# House Renting in Observatory, Cape Town



## ozmungs (Jun 15, 2012)

Hey all! A colleague of mine and I will be moving to Capetown for 10-12 weeks. We're students at the Kennedy School of Government and we're looking for low cost housing in the Observatory suburb of Cape Town. It's close to our offices and close to the University and so is an ideal spot for our work. 

We have a limited budget for renting a place unfortunately and were wondering about low cost options where we could stay relatively comfortably during our stay in Cape Town.

Any help would be appreciated!

Gumtree and property24 haven't been too great.


----------



## 2fargone (Jun 14, 2011)

ozmungs said:


> Hey all! A colleague of mine and I will be moving to Capetown for 10-12 weeks. We're students at the Kennedy School of Government and we're looking for low cost housing in the Observatory suburb of Cape Town. It's close to our offices and close to the University and so is an ideal spot for our work.
> 
> We have a limited budget for renting a place unfortunately and were wondering about low cost options where we could stay relatively comfortably during our stay in Cape Town.
> 
> ...


What is your budget? Also try other areas close to Obs such as Mowbray.

Also are you saying you will be studying at Kennedy School of Government? Or you study there now because I could not find that school in Obs.


----------



## ozmungs (Jun 15, 2012)

The budget we're working with is roughly USD800-900/month. This is a combined total for both of us (400-450 each).

Thanks for the Mowbray suggestion! Will look into it!


----------



## 2fargone (Jun 14, 2011)

ozmungs said:


> The budget we're working with is roughly USD800-900/month. This is a combined total for both of us (400-450 each).
> 
> Thanks for the Mowbray suggestion! Will look into it!

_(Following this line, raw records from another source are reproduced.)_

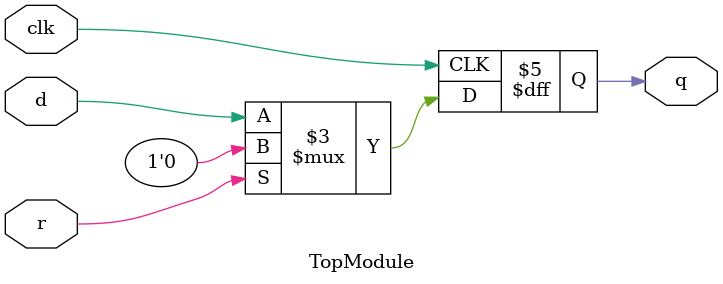
<source format=sv>

module TopModule (
  input clk,
  input d,
  input r,
  output logic q
);
always @(posedge clk) begin
    if (r)
        q <= 1'b0;
    else
        q <= d;
end

endmodule

</source>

With $900 a month you should be able to find a place. You and your friend can always rent two rooms in house if you can't find your own place. Most places it's hard to rent for 10-12 weeks and you are going to need a furnished place.


----------



## Feastarr (Jul 25, 2013)

Search for Freeland Lodge. Talk to Annmarie/David. They have nice houses and cheap too.


----------



## MissGlobal (Aug 4, 2012)

I had a friend rend a studio in greenpoint right off the main road for just $400 a month - so you should do fine. Look at Mowbray and Woodstock too. But honestly - the commute from town isn't hard to there either. Cape Town isn't that big of a city. In high school I was able to walk from Newlands all the way to lower claremont daily from school ( crossing 2+ suburbs).


----------